:: DATA SECTION ::
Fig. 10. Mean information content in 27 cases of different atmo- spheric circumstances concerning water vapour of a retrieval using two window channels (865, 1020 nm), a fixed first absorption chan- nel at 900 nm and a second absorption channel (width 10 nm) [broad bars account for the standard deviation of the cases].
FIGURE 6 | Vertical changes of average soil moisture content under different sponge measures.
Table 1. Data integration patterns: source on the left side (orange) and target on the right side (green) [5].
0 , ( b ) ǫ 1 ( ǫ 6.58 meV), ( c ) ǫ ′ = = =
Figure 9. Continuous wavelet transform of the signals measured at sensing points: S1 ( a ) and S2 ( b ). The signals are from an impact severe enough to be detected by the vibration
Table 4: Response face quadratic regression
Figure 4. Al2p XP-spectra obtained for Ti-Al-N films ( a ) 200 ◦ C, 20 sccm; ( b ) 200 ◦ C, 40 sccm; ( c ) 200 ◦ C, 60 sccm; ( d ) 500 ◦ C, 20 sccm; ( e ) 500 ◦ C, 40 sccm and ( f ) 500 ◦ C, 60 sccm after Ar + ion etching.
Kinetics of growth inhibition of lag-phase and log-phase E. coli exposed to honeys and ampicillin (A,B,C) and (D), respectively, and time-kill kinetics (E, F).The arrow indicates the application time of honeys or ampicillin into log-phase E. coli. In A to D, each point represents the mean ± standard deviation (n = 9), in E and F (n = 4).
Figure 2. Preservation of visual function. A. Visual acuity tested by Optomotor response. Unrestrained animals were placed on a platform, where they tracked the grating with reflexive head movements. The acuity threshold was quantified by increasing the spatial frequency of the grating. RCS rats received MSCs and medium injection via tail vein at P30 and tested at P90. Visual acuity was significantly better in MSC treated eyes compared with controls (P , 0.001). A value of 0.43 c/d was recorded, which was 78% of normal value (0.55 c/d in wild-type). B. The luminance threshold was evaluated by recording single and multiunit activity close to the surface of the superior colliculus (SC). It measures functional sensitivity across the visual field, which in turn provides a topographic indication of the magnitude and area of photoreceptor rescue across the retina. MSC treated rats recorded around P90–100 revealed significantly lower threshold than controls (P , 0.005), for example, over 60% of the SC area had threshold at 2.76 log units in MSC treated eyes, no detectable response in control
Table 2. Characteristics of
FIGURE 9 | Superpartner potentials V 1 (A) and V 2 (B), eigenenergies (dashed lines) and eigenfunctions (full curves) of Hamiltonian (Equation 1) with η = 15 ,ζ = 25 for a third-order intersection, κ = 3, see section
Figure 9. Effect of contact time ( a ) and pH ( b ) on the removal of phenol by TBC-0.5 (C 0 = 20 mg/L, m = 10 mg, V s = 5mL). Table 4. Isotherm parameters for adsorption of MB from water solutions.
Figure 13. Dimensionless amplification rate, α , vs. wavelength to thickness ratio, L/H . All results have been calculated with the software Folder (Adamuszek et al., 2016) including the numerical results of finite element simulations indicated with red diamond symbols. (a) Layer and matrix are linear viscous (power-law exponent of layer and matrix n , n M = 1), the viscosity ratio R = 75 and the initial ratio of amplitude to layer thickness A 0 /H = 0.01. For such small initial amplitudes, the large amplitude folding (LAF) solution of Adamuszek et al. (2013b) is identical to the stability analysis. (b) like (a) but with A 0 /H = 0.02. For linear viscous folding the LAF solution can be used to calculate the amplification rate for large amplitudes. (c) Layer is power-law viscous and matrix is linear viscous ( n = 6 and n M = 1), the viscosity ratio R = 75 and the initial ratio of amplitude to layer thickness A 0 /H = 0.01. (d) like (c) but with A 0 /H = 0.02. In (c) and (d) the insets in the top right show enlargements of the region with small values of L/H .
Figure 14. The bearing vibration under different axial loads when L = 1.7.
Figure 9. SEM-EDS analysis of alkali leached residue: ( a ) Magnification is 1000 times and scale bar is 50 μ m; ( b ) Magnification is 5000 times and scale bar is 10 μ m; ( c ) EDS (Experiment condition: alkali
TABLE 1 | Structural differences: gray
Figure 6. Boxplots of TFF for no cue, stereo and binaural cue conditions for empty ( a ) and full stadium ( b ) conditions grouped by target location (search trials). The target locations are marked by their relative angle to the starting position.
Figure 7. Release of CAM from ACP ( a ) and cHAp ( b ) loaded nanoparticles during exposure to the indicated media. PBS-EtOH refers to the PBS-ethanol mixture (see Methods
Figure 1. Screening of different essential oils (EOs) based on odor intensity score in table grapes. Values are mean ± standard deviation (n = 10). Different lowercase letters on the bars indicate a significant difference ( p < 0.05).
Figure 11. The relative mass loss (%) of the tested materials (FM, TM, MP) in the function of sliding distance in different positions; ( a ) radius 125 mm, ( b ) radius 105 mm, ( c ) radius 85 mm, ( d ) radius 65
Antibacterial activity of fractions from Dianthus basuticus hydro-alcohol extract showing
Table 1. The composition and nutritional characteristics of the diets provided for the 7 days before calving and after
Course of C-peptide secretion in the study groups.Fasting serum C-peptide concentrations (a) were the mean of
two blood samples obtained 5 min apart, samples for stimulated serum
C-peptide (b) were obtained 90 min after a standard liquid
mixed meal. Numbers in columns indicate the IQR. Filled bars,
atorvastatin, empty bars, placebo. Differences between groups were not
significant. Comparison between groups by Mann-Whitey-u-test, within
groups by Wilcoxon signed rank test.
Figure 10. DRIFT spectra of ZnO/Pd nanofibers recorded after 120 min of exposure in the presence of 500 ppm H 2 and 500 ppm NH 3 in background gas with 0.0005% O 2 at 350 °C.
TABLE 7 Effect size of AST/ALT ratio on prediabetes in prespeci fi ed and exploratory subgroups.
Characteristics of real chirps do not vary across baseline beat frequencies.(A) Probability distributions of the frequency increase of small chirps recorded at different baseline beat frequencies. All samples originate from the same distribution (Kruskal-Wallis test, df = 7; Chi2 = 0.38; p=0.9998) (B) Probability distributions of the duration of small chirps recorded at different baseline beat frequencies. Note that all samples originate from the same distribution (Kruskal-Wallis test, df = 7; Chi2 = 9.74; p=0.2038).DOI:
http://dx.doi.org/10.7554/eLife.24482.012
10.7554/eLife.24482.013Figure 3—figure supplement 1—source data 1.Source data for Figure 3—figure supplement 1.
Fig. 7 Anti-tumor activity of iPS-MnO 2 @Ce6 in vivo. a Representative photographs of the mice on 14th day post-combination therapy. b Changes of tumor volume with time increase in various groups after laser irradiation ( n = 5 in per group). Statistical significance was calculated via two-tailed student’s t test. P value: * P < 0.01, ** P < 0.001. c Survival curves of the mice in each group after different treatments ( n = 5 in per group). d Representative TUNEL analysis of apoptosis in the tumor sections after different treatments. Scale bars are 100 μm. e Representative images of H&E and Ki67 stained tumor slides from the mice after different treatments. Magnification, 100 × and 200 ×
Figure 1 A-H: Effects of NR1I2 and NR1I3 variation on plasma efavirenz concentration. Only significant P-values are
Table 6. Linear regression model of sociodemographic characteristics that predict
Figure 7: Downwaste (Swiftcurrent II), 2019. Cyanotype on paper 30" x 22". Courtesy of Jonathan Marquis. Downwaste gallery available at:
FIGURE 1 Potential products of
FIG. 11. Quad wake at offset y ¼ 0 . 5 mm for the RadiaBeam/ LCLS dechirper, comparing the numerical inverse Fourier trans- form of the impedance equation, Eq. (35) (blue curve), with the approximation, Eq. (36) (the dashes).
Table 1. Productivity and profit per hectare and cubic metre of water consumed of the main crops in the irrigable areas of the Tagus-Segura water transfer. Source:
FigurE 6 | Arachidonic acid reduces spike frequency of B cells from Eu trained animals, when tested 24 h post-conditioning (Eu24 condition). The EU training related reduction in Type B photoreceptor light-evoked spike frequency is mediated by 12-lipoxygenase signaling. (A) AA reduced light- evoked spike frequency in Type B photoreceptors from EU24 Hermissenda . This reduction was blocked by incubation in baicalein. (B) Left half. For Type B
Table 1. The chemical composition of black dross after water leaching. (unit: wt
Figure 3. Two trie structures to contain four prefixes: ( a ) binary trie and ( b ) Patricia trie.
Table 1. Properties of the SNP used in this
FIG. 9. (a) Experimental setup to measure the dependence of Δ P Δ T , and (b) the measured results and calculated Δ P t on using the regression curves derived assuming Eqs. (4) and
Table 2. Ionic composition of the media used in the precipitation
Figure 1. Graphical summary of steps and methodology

:: WHAT YOU NEED TO DO ::
Extract every line of the records above that contains the word "between".

:: SOLVED EXERCISE ::
atorvastatin, empty bars, placebo. Differences between groups were not
significant. Comparison between groups by Mann-Whitey-u-test, within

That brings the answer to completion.